Il dit, et l'aspect de ces diverses métamorphoses de Bacchus n'ébranle pas son incrédulité. Dans son intraitable frénésie, il a recours à l'art des vénéflces, et croit l'emporter en science mystique sur le fils de Jupiter. Bientôt il court, et remonte rapidement sur son siége; mais le dieu qui a reconnu son impiété et sa démence , crée une vigne et en fait son auxiliaire. Aussitôt le cep envoyé du dieu, chargé de rameaux au riche raisin, rampe insensiblement jusque sur le char aux roues argentées, s'attache à Dériade, l'enlace et le retient sous ses guirlandes hostiles. Né à peine, il entasse les unes sur les autres ses grappes vagabondes pour en ombrager la figure du roi qui entre en fureur; il l'ébranle en le ceignant tout entier. La tige spontanée enivre Dériade de son fruit parfumé : elle enlace à ses deux talons l'entrave dépourvue de fer d'un lierre infrangible , enracine les pieds des éléphants attelés ensemble ; et les dents acérées et opiniâtres de la rémore n'arrêtent pas plus puissamment sous leur chaîne pénétrante la barque voyageuse des mers. Ainsi affermi, c'est en vain que le bruyant conducteur agite son fouet,et pique d'aiguillons redoublés la croupe indocile des éléphants. Ce grand roi des Indes, dont ne pourraient venir à bout des lances innombrables, la vigne, tortueux guerrier, l’a dompté. La gorge emprisonnée sous les pampres et comprimée sous leurs sinueux anneaux, Dériade étouffe; immobile sous tes tortures, il veut faire retentir ses plaintes frénétiques; mais son gosier, meurtri par une divinité, ne rend plus qu’un faible murmure; ses pleurs suppliants accompagnent des gestes muets. Il tend la main sans parler; son silence témoigne et crie ses douleurs, et il n’a plus d’autre voix que ses larmes.

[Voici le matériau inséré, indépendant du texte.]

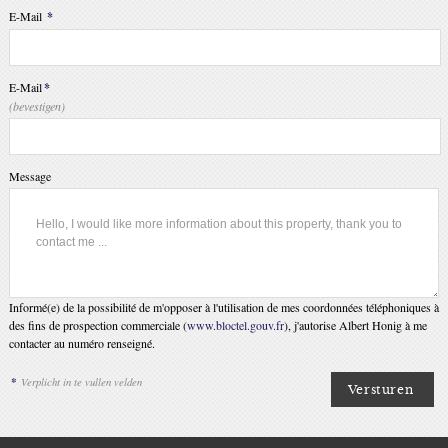
E-Mail
*
E-Mail
*
(bevestigen)
Message
Informé(e) de la possibilité de m'opposer à l'utilisation de mes coordonnées téléphoniques à
des fins de prospection commerciale (
www.bloctel.gouv.fr
), j'autorise Albert Honig à me
contacter au numéro renseigné.
*
Verplicht in te vullen velden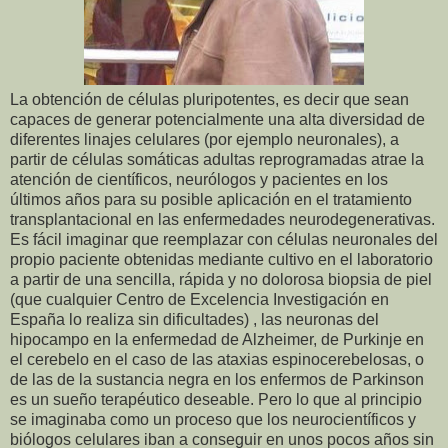
La obtención de células pluripotentes, es decir que sean
capaces de generar potencialmente una alta diversidad de
diferentes linajes celulares (por ejemplo neuronales), a
partir de células somáticas adultas reprogramadas atrae la
atención de científicos, neurólogos y pacientes en los
últimos años para su posible aplicación en el tratamiento
transplantacional en las enfermedades neurodegenerativas.
Es fácil imaginar que reemplazar con células neuronales del
propio paciente obtenidas mediante cultivo en el laboratorio
a partir de una sencilla, rápida y no dolorosa biopsia de piel
(que cualquier Centro de Excelencia Investigación en
España lo realiza sin dificultades) , las neuronas del
hipocampo en la enfermedad de Alzheimer, de Purkinje en
el cerebelo en el caso de las ataxias espinocerebelosas, o
de las de la sustancia negra en los enfermos de Parkinson
es un sueño terapéutico deseable. Pero lo que al principio
se imaginaba como un proceso que los neurocientíficos y
biólogos celulares iban a conseguir en unos pocos años sin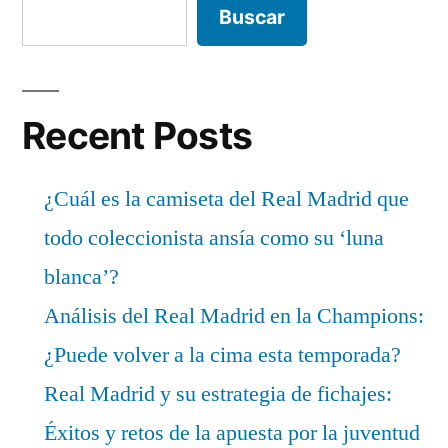
Buscar
Recent Posts
¿Cuál es la camiseta del Real Madrid que
todo coleccionista ansía como su ‘luna
blanca’?
Análisis del Real Madrid en la Champions:
¿Puede volver a la cima esta temporada?
Real Madrid y su estrategia de fichajes:
Éxitos y retos de la apuesta por la juventud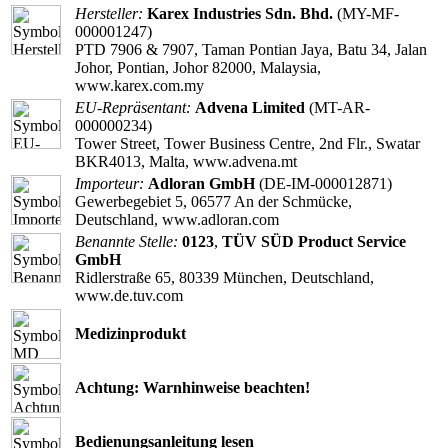
Hersteller:
Karex Industries Sdn. Bhd.
(MY-MF-
000001247)
PTD 7906 & 7907, Taman Pontian Jaya, Batu 34, Jalan
Johor, Pontian, Johor 82000, Malaysia,
www.karex.com.my
EU-Repräsentant:
Advena Limited
(MT-AR-
000000234)
Tower Street, Tower Business Centre, 2nd Flr., Swatar
BKR4013, Malta, www.advena.mt
Importeur:
Adloran GmbH
(DE-IM-000012871)
Gewerbegebiet 5, 06577 An der Schmücke,
Deutschland, www.adloran.com
Benannte Stelle:
0123
,
TÜV SÜD Product Service
GmbH
Ridlerstraße 65, 80339 München, Deutschland,
www.de.tuv.com
Medizinprodukt
Achtung: Warnhinweise beachten!
Bedienungsanleitung lesen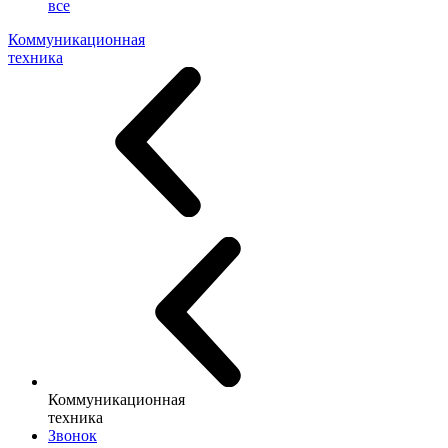
все
Коммуникационная
техника
Коммуникационная
техника
Звонок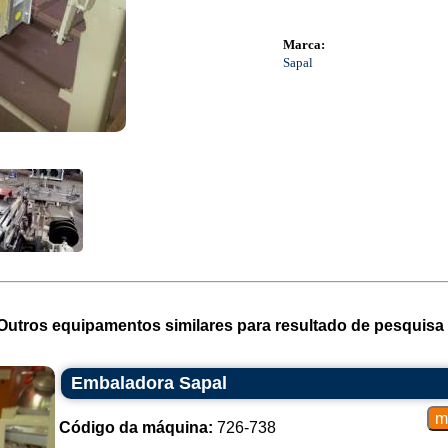
Marca:
Sapal
Outros equipamentos similares para resultado de pesquisa 
Embaladora Sapal
Código da máquina:
726-738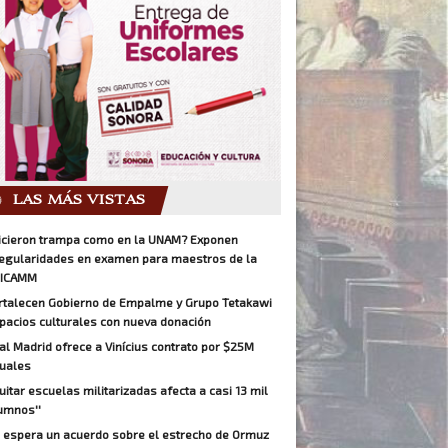
LAS MÁS VISTAS
icieron trampa como en la UNAM? Exponen
regularidades en examen para maestros de la
ICAMM
rtalecen Gobierno de Empalme y Grupo Tetakawi
pacios culturales con nueva donación
al Madrid ofrece a Vinícius contrato por $25M
uales
Quitar escuelas militarizadas afecta a casi 13 mil
umnos''
 espera un acuerdo sobre el estrecho de Ormuz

Mais bientôt Bacchus, brisant les étreintes de la belle vigne enroulée, détruit les entraves de Dédale. Il détourne les couronnes de pampres, les spirales de lierre, et délivre le cou des éléphants enveloppés sous ces liens.
Échappé aux chaînes des longues et meurtrières guirlandes et à cette violence des tiges entrelacées, Dériade n’a rien perdu de son audace et de son orgueil accoutumé. Il revient combattre le dieu, dans le double dessein de l’immoler ou d’en faire son esclave. Bientôt les ténèbres qui les entourent l’un et l’autre suspendent la lutte. Mais elle revient après la nuit; l’Aurore, à son retour, réveille les guerriers endormis sur leurs couches, et les arme de nouveau; car la fin des labeurs de Bacchus n’est pas arrivée; et les années, renouvelant leur cours circulaire, feront vainement entendre longtemps encore les sons du clairon belliqueux.